**ACTIVITY LIST:**
• a. In the Lorain passage below, list each item of vintage décor the restaurant uses to channel nostalgia.
• b. Decide whether each statement agrees with the Lorain passage below. For each, answer yes or no and quote the words from the passage that decide it.
(i) Fields graduated from Lorain High School.
(ii) Broadway Mary's gets its breads from a bakery in Cleveland.
(iii) FireFish Arts hosts a festival every year.

**SOURCE EXTRACT:**
After returning to her hometown from Dallas, Fields, a Lorain High School graduate, knew she wanted to start her new venture in Lorain featuring sandwiches, soups, wraps, waffles, burgers and fries, craft cocktails and baked goods, with decor straight out of 1970. Showcasing from-scratch food, the restaurant channels nostalgia with eclectic décor including a vintage Salem Spirit machine, a pay phone, old records and even a shiny disco ball hanging from the ceiling.
Like its neighbor businesses, Broadway Mary’s is big on the community-empowering vibe. The free-spirited Fields can be found on TikTok on roller skates or hosting a belly dancing performance in her restaurant. Just like so many of its peers, the shop supports local. Broadway Mary’s serves up java from Cleveland’s Rising Star Coffee, breads from Blackbird Bakery in Lakewood, and other goods from Old Brooklyn Cheese Company. Due to the pandemic, the owner temporarily merged Broadway Mary’s with the original coffee house, locating both businesses inside Broadway Mary’s.
“The Lorain revitalization stemmed from a perfect storm of timing, people, passion and government support,” said Joan Perch, executive director for FireFish Arts, a Lorain arts non-profit focused on community art access, programming and outreach that hosts a yearly festival.
“So much makes Lorain unique. It doesn’t get more beautiful than a lakefront and a waterfront, full of beautiful historic buildings. There’s a real fire in the heart of people who live and work in Lorain. People love their city. It’s so diverse. It’s a community that’s inclusive of everyone.”

**SUPPLIED ENTRIES:**

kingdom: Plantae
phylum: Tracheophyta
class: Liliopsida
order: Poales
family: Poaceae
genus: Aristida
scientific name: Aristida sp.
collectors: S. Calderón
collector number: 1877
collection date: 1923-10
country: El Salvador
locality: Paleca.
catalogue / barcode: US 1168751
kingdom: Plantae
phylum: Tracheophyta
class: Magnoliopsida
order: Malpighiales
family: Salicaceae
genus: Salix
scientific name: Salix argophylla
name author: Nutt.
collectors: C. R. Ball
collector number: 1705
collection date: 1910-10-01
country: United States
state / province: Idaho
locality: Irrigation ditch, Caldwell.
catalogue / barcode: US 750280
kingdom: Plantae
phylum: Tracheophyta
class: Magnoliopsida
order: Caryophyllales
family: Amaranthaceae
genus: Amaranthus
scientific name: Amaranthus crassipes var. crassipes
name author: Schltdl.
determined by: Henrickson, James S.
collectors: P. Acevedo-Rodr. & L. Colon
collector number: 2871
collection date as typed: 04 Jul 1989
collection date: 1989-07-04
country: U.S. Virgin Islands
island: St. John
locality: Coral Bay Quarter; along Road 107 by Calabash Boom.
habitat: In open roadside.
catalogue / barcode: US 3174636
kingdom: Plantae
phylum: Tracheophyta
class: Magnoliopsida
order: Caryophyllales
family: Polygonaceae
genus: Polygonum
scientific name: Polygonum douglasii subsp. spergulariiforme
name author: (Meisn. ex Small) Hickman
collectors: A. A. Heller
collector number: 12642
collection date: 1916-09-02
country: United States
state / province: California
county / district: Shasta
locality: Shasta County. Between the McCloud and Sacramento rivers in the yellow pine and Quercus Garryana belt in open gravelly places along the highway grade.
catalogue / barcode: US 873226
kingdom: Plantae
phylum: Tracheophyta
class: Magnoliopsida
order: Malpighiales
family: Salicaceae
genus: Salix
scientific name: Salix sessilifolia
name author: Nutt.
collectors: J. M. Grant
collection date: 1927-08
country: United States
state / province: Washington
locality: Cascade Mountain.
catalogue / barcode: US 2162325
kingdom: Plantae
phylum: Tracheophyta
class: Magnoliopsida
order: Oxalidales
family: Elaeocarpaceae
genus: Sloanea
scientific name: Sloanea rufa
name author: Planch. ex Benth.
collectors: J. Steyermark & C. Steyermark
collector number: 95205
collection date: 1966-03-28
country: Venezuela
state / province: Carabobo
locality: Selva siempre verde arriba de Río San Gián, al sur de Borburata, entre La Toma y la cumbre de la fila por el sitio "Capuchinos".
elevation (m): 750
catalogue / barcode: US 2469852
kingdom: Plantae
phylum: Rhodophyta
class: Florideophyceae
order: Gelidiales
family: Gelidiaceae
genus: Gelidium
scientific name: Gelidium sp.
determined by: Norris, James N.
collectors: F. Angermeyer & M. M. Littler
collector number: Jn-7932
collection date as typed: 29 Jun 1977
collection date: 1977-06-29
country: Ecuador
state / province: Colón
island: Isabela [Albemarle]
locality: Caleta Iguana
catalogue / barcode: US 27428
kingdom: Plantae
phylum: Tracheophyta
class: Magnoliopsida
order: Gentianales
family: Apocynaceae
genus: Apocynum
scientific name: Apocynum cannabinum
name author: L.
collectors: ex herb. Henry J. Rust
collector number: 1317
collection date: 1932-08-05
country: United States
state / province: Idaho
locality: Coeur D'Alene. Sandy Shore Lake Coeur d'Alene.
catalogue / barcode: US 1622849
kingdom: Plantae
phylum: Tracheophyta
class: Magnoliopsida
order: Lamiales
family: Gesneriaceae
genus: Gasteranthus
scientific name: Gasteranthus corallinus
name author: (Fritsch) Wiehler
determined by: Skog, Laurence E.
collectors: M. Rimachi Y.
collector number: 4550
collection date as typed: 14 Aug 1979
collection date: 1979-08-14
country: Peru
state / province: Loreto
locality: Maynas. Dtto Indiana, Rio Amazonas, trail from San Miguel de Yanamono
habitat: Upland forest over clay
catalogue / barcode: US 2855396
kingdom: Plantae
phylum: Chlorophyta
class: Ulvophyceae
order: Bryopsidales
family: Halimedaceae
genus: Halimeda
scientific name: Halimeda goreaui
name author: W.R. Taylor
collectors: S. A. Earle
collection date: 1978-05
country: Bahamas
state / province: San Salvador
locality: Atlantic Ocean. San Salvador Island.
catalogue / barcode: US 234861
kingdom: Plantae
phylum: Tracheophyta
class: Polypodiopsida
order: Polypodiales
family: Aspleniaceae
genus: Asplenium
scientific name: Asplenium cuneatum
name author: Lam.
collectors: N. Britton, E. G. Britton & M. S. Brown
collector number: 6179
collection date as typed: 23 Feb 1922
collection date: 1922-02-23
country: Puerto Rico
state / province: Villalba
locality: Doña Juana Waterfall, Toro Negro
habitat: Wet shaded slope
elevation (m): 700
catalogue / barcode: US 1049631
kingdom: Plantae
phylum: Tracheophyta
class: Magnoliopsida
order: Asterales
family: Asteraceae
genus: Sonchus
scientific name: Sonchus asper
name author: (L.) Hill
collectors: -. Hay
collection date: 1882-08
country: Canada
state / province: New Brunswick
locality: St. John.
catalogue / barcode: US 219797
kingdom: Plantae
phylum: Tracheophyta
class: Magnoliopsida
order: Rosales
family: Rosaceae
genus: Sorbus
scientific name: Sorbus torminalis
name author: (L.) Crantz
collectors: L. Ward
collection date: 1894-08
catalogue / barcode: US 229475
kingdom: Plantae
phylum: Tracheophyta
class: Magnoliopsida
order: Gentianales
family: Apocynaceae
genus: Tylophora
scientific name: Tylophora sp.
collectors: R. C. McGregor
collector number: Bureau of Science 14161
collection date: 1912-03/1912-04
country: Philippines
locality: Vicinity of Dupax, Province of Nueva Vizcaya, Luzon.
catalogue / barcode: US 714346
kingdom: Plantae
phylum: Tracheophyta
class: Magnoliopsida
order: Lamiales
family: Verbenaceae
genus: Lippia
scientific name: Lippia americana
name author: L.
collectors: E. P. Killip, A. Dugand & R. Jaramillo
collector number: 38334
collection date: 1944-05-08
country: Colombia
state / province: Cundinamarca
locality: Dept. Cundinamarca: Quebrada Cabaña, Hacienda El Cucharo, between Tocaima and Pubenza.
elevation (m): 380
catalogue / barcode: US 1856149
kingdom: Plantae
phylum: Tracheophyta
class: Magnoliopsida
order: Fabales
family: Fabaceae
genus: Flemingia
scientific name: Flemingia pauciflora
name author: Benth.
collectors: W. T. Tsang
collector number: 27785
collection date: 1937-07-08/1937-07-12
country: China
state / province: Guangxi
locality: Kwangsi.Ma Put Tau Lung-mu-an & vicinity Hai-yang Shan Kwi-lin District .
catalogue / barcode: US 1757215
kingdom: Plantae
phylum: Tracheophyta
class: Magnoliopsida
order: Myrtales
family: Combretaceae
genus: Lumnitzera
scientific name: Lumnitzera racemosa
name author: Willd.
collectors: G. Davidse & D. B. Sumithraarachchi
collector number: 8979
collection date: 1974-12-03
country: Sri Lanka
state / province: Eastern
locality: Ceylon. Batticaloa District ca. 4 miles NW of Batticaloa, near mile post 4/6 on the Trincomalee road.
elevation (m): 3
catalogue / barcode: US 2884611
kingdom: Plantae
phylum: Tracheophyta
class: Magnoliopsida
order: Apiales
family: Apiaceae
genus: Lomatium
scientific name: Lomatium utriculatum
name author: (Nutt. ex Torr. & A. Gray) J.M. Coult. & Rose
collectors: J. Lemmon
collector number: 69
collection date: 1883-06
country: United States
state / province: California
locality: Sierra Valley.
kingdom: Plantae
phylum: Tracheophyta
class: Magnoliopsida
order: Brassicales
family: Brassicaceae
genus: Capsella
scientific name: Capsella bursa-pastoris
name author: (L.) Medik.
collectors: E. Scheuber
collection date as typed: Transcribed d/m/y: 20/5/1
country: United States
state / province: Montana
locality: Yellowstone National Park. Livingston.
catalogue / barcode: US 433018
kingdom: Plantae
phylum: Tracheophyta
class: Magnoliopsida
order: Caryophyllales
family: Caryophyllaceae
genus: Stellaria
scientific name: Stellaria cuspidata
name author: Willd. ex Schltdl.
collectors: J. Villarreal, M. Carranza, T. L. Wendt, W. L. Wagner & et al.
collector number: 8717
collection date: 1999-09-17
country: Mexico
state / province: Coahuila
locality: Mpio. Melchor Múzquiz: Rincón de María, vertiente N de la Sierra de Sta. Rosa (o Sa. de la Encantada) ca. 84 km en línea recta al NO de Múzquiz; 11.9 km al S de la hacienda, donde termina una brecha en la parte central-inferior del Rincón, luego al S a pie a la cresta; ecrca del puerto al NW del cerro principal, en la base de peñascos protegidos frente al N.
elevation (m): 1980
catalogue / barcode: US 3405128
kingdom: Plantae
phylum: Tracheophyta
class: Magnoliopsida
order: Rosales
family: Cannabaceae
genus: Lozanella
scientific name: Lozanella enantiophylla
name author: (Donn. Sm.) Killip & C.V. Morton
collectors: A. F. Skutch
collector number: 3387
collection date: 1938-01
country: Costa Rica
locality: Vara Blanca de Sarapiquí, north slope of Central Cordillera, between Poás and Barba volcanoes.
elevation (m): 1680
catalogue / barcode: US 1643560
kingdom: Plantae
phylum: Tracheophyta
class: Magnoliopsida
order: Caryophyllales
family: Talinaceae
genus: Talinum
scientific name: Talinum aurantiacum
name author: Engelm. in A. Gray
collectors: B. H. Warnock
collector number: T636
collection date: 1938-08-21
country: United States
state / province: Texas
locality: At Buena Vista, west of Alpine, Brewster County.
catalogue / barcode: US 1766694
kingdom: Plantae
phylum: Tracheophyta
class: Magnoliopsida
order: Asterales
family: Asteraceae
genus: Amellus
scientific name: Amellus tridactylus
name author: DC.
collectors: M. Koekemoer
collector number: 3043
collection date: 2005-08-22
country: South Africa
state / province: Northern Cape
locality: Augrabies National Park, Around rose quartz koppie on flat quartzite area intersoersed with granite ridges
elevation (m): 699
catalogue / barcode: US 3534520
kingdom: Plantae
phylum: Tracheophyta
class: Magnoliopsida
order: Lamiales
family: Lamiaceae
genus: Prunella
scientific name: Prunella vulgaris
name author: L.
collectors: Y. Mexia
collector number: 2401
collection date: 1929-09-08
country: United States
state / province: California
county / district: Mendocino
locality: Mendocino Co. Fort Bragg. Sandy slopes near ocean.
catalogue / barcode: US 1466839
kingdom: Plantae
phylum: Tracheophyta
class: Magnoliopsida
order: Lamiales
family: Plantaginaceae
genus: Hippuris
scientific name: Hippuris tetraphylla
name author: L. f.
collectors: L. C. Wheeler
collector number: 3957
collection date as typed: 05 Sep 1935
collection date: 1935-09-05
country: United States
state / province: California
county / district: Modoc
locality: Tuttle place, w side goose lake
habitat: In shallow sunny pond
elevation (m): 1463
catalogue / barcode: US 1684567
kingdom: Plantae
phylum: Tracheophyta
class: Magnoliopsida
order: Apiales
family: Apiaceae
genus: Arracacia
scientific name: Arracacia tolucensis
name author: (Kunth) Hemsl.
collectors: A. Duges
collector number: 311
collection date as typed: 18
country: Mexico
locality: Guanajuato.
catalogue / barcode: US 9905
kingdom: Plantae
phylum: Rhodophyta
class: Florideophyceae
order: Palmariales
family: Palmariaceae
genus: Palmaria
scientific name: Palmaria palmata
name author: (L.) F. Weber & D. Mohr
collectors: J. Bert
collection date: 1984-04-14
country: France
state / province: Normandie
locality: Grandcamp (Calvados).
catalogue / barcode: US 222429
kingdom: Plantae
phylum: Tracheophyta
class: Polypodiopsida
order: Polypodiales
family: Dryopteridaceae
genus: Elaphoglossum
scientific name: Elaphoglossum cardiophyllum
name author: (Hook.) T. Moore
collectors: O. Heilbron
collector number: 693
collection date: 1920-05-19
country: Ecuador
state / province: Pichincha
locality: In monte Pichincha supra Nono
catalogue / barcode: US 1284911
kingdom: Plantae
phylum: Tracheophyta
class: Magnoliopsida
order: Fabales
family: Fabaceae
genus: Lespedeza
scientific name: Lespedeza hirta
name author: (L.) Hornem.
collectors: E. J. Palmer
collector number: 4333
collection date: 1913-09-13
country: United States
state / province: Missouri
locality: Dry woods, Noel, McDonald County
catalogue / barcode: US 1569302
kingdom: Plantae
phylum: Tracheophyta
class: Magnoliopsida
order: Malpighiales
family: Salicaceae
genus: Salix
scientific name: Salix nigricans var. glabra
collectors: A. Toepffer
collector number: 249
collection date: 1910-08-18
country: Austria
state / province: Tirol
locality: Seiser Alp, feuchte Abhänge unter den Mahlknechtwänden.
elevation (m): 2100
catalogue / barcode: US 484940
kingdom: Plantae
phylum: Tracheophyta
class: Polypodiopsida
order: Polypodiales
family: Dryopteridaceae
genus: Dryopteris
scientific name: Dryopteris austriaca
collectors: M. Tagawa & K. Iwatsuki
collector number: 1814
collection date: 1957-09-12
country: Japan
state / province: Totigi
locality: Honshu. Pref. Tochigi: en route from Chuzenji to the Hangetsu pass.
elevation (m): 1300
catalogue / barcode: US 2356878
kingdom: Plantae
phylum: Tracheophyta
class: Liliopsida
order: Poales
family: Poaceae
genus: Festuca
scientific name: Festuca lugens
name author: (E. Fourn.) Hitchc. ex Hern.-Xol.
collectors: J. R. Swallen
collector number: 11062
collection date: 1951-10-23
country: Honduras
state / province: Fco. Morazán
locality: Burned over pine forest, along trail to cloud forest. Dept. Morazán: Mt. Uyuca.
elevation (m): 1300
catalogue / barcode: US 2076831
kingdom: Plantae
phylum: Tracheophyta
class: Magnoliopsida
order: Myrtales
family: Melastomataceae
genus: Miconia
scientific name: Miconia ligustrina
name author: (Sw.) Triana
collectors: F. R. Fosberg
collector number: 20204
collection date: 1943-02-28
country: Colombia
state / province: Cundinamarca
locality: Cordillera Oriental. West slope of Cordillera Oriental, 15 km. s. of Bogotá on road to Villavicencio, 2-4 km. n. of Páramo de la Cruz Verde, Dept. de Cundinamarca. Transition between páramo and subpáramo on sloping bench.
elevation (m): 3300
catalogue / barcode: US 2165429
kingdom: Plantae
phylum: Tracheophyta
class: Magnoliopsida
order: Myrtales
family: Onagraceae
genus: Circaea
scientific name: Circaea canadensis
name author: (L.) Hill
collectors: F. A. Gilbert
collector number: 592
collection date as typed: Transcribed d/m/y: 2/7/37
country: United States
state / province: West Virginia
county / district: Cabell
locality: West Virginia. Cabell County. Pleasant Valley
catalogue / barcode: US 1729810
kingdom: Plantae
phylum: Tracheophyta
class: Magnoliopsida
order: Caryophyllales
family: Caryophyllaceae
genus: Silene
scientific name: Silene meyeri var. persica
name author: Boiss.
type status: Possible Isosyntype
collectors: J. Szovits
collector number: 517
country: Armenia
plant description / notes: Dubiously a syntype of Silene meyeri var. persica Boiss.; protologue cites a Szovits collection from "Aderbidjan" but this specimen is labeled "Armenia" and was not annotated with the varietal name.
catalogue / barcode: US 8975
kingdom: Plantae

**SOLUTION LIST:**
• a.
- a vintage Salem Spirit machine
- a pay phone
- old records
- a shiny disco ball hanging from the ceiling

• b.
(i) Yes: "Fields, a Lorain High School graduate"
(ii) No: "breads from Blackbird Bakery in Lakewood"
(iii) Yes: "that hosts a yearly festival"